A California federal district court recently granted defendant Turn, Inc.’s motion to compel arbitration of a dispute with a putative class of New York Verizon subscribers. Henson, et al. v. Turn, Inc., No. C 15-01497 JSW (N.D. Cal. Mar. 14, 2016). Turn, an online marketing platform, partners with Verizon to utilize subscriber information to connect advertisers with their target audience. Verizon subscribers sued Turn to prevent the company from allegedly surreptitiously monitoring their web browsing activities. Turn moved to dismiss or stay the action on the basis of an arbitration clause contained in the service agreements between the subscriber plaintiffs and Verizon. Turn was not a signatory to the service agreements.

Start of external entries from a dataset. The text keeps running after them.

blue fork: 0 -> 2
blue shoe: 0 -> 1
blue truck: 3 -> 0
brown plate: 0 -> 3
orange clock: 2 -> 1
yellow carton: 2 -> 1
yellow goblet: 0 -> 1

The court held that under both New York and California law, a non-signatory to an arbitration agreement may compel arbitration when the claims at issues are “intertwined with the agreement.” In this case, because the parties’ dispute hinged on a provision in the plaintiffs’ subscriber agreements with Verizon, and because the defense of the lawsuit would necessarily require introduction of those agreements, the issues were found to be “intertwined with the agreement” such that Turn could invoke the arbitration provision contained therein.

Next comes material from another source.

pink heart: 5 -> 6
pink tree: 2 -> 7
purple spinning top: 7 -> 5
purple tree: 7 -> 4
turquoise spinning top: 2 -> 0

This case follows a number of recent decisions, including those in DirectTV v. Imburgia [link to prior blog post], Roberts, et al. v. AT&T Mobility LLC [link], and Merkin et al. v. Vonage America Inc. et al [link], which have broadly construed defendants’ rights to bind consumers to arbitration provisions in service agreements. However, this decision goes even further in permitting a third party to benefit from such an arbitration provision, even when the third party is not expressly disclosed in the agreement itself.